Humans have found a way, compressed to virtual 1s and 0s, to make the world “flat.” That obstacles like time and space once prevented information from traveling from New York to New Jersey the long way round seems, now, and soon to our children’s children, ancient. That every human doesn’t have access to his virtual, visceral surroundings is a tragedy, to some, though the very ones that can’t know where the nearest coffee shop is have no access to the raw good two hectares away. In a way, we’ve never been further apart.
Add in narrators, who explain the event all (some) (very few) of us are seeing along with them, in misleading detail. They don’t mean to mislead, of course, but can’t help focusing an event, that for all intents and purposes, is happening through their own personal experience, the experience and profit/information motive of their employer, and the legal directive from anywhere else. Rip these bits up, reassemble them, and remove much of the original source, and you have a sheeny Zero Dark Thirty.

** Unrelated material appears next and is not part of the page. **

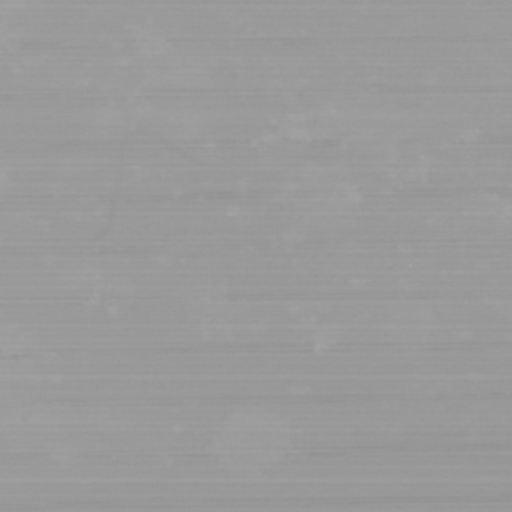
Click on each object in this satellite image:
crop: (256, 256)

There is no doubt that this film was crafted by an auteur at the height of her craft. Director Kathryn Bigelow knows how to make a film with vision, with gumption, and with bite. Her films are visceral and award-worthy: The Hurt Locker won Best Picture just four years before this craft; it was made without the future history of bin Laden’s postmature death, which would happen, according to all available, corroborated evidence, two years later, at a fortified complex in Abbottabad, Pakistan. This is a movie whose premise is so highly contested that it would require wireframing from steel nerves to pass it off as anything more than: before there was bin Laden, and after there wasn’t. But the audience cares about CIA analyst Maya and they care about the piecing together of this narrative, true or not. It cares more about the narrator, unreliable almost by definition, than it does the facts. Zero Dark Thirty is a promise fulfilled to an audience that asked nothing in return.
The world is supposed to be more secure but centralized power in the hands of a few will make attacks likely, expected, as long as there is more power to consolidate and less coordinated opposition to it. The way our system is designed, complexity will continue to increase, and there will be more opportunity for individuals to claim control, for a price. Advanced tech is supposed to solve this problem, too: a “decentralized” internet will remove the power of single actors and oligarchs to exploit those without power. By democratizing the web, the world becomes a sort of organized chaos; because no one is in charge, everyone has the power to control their own information.
A thought: if this technology were available seventeen years ago, would al-Qaeda have been able to kill millennia of human experience? Would it have taken us 10 years to kill him? Would Zero Dark Thirty have had the same pressing experience to record and reflect?
It is hard to imagine a world where complete decentralization will miss the mark of “complete,” and a cornering-failure will leave the world vulnerable to power vacuum. Ultimately, Zero Dark Thirty is about reliability, self-actualization, and giving up attempting to wrangle the world into manageable 1s and 0s. Maya can’t let go because it is easier to chase surety than it is ether. Her tenacity, at least according to this film (she’s a composite character of many capable, female CIA operatives), is infinitely relatable and serves as the hook for the film; it is what makes Zero Dark Thirty a narrative film rather than a documentary.
This film, probably through no fault of its well-intentioned producers, was criticized for wholesale inaccuracy and for pushing a political agenda. Two questions subsist: is it possible to tell this story accurately and does it matter? If the answer is yes to both; that is a documentary. If the answer is yes to one but not the other, you’ve got a middling mess of an expensive film. But if the answer is no to both, you’ve got a quasi-fictional, jingoistic drama with the explosiveness to make a difference; or you’ve got a well-meaning journalist livetweeting the fall of the Berlin Wall. The high-wire act makes Zero Dark Thirty a fantastic film.
Argo won Best Picture in 2012 and for all accounts it was a fine movie. Ben Affleck is a competent director and he produced Argo with clarity. Its politics are 35 years old, and its caper-like narrative is also inconsistent with the facts, as reported, of the history. It is a worse-executed Zero Dark Thirty, but a simpler connection to make between USA equals good, Iran equals bad. Ultimately, Argo‘s win limps alongside Silver Linings Playbook, Lincoln, The Life of Pi, and the underrated Django Unchained. Zero Dark Thirty will always be Kathryn Bigelow’s second best movie, but it should have been ’12’s best.